Hidden Isaiah Zagar mural found during Jim’s Steaks renovation
The mural, an early example of noted artist Isaiah Zagar's work, was covered up more than 30 years ago. It likely dates back to the mid-1970s,
Isaiah Zagar’s mosaic artwork is Philadelphia — quirky, spontaneous, bold, eclectic — brightening hundreds of drab exterior walls with glittering abstracts of glass, mirrors, tiles, and found objects.
Many are on private property, so when walls come down, alas, so do the murals.
Which brings us to an early Zagar installation, created five decades ago. Sheathed behind drywall in the late 1980s, it was exposed during renovations at Jim’s Steaks following a summer 2022 fire.
When Jim’s Steaks at Fourth and South Streets reopens May 1, the mosaic will be part of an upstairs dining room.
The tale of the lost Zagar mosaic
Zagar and his wife, Julia, opened Eye’s Gallery, which specialized in Latin folk art, at 402 South St. in 1968. Zagar, newly into mosaics, festooned the store’s walls and ceilings with them. Eight years later, Abner and Joan Silver opened Jim’s Steaks next door, and the businesses coexisted side by side, two key players on the bustling South Street strip. (Zagar used to point out that he was a vegetarian.)
On the morning of July 29, 2022, a fire inside the electrical box in Jim’s basement destroyed the restaurant, while smoke and water flooded Eye’s. Technicians with the nearby Philadelphia’s Magic Gardens, which displays Zagar’s largest work, removed or restored what they could of the mosaics, and the Zagars agreed to sell their building to the Silver family to expand the restaurant.

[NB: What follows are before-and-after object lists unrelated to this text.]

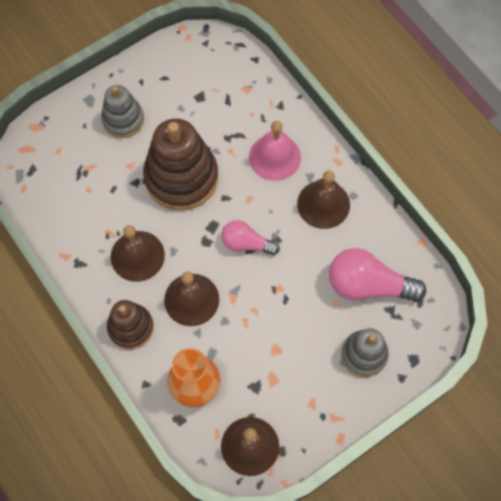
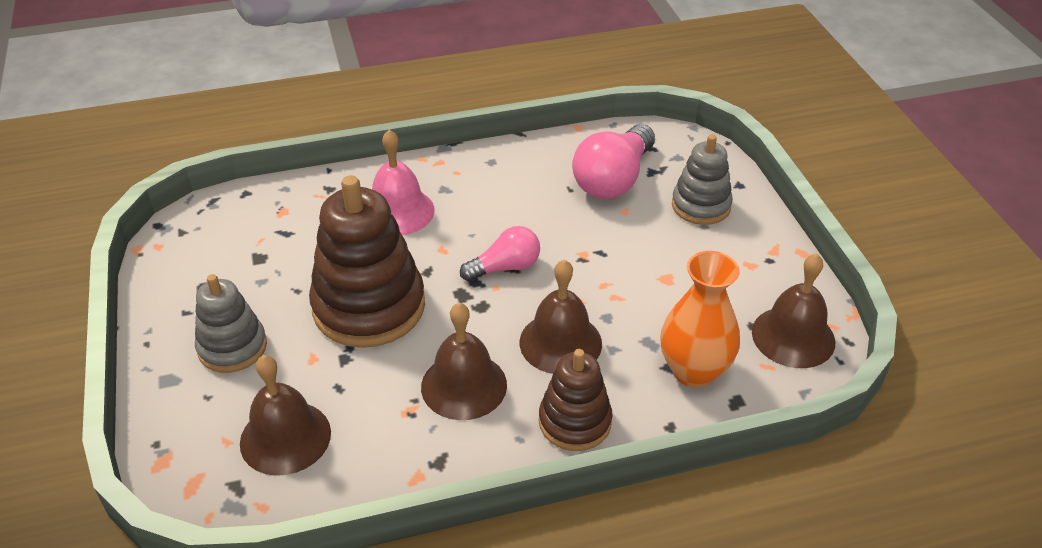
camera: 70 degrees left, 25 degrees down
(246, 243) = (505, 267): pink light bulb -> pink light bulb turned 150 degrees counterclockwise
(323, 204) = (488, 187): brown bell -> brown bell (285, 437)

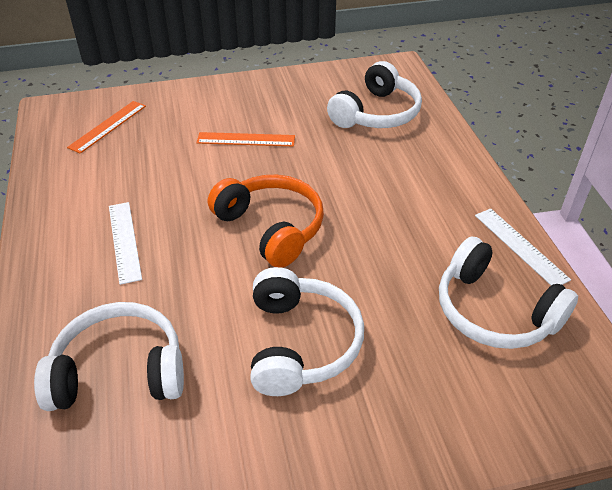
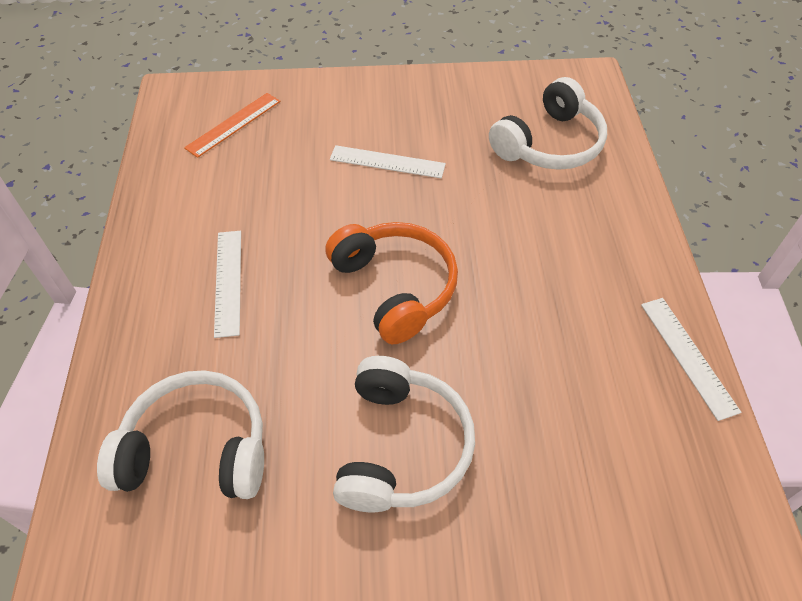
camera: 10 degrees right, 10 degrees up
(246, 140) = (387, 162): orange ruler -> white ruler
(494, 311) = (636, 441): white headphones -> none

The Zagars leased space for Eye’s on the next block and promised to allow Ken Silver, who took over the restaurant from his parents, to restore any mosaics that could not be removed.
Early last year as workers linked the buildings, Emily Smith, the Magic Gardens’ executive director, and Stacey Holder, its preservation and facilities manager, were on the second floor. “We had remembered some of Isaiah’s photographs that we had come across, and they showed mosaics in an outdoor vestibule area,” Holder said.
The area, which Silver had earmarked as a semiprivate dining room, was covered with water-damaged drywall, which Holder estimated had been installed in the late 1980s. When a worker cut a hole in the drywall, the mural could be seen. Holder believed that it dated from the mid-1970s.
Magic Gardens is restoring that work and is replacing mosaics on the ceiling. Zagar, 85, will create a new mosaic to fill an empty part of the wall, Smith said. (Zagar was not available to comment this week.)
Holder said the older mural represented a different style — “very abstract” — and showed signs of weathering because it had been outside.
How many galleries encourage patrons to peruse the art while eating a cheesesteak and drinking a soda?
“This could only happen in Philly,” Smith said.